A. Hanna1, M. Chuong1, S. Bentzen1, N. Hanna1 1University Of Maryland,School Of Medicine,Baltimore, MD, USA
Introduction: Esophageal cancer represents a growing public health burden in the United States, with 5 year survival rates at 20 to 30%. Surgery is the mainstay of localized esophageal cancer and minimally invasive esophagectomy (MIE) presents as an alternative approach to open esophagectomy (OE). While no randomized control trial has clarified its utility, MIE has been shown in small series to be better in hospital stay parameters, and equivalent in postoperative morbidity and mortality as well as survival. The generalizability from these studies, however, is not clear as treatment selection bias becomes a significant problem in applying their results in clinical practice.

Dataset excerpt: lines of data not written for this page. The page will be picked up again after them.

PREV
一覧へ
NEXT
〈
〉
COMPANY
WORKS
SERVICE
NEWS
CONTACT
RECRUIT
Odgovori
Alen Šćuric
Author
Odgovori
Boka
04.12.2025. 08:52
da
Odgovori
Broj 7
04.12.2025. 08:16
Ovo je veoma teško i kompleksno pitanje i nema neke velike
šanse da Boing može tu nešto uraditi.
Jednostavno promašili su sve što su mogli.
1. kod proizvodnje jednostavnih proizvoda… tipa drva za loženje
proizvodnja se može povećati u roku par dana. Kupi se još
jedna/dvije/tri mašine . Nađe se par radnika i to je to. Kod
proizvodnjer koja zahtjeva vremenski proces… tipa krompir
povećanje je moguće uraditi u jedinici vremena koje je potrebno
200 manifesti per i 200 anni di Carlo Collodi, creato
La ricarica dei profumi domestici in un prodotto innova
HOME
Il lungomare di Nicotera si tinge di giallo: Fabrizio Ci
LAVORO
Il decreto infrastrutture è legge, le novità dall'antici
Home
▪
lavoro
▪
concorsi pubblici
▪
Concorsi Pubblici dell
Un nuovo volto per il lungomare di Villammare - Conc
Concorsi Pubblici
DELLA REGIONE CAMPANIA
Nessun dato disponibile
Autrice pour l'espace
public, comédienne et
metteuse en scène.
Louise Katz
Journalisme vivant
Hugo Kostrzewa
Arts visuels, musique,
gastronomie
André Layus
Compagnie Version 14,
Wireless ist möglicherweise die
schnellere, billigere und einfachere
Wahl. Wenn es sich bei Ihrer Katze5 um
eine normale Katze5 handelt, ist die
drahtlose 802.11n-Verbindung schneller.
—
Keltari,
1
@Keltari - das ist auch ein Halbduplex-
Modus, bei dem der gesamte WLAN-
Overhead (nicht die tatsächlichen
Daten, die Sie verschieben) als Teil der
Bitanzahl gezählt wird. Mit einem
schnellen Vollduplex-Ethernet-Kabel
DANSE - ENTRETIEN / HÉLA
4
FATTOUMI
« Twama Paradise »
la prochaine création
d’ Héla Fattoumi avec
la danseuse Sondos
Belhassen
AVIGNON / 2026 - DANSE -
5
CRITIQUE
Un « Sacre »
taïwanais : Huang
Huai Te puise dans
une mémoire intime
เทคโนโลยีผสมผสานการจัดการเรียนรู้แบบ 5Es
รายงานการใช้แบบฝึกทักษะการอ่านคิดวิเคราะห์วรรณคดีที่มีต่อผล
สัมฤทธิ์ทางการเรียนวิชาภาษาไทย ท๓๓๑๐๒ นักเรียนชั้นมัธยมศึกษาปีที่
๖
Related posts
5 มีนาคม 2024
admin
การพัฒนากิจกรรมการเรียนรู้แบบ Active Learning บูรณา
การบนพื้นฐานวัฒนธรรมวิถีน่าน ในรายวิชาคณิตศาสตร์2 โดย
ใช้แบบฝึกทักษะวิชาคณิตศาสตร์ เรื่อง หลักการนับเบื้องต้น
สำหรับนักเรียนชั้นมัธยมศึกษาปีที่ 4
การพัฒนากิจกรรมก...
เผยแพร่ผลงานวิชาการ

Methods: The National Cancer Database was used to identify stage I-III esophageal adenocarcinoma and squamous cell carcinoma cancer patients 18 – 90 years old who underwent either MIE or OE from 2010 to 2012. Several factors were identified that differed between those undergoing MIE vs OE such as insurance type, the rate of receiving chemotherapy and radiation, grade, stage and the type of surgical procedure (total vs partial esophagectomy). Propensity score analysis (PSA) with 1:1 ‘nearest neighbor’ matching based on all demographic and disease factors was therefore used to control for this treatment selection bias. The main outcomes analyzed were 30 day mortality, 30-day unplanned readmissions, 1 year mortality, and overall survival. All statistical analyses used either a logisitic or Cox regression.
Results: Out of a total of 8659 patients in the database who had surgery in 2010 or later, 1004 MIE and 3026 OE met inclusion criteria. After PSA matching, both groups contained 1004 patients and were balanced in all demographic and disease factors, including the propensity of having a MIE. The number of lymph nodes sampled and rate of negative margins were not statisitically different in both the original matched cohorts. After multivariate analysis, surgery type (MIE vs OE) was not a significant factor in 30-day mortality, 30-day unplanned readmissions, or 1 year mortality in both the unmatched and matched cohorts. While it was also not a significant predictor of overall survival in the unmatched cohort, the use of MIE showed improved overall survival in the matched cohort (HR = 0.85, P < 0.01). Other factors that predicted for improved survival in both the unmatched and matched group include treatment at an academic research program, private insurance, a younger patient with less comorbidities, smaller tumors, lower grade and stage of cancer, no lymphovascular invasion, fewer positive lymph nodes, negative margins, and the receipt of neoadjuvant chemoradiation.
Conclusion: In the surgical management of esophageal cancer in the United States, a minimally invasive approach confers neither a benefit nor a risk compared to an open approach in short term outcomes and may actually provide a small but not insignificant survival benefit long term.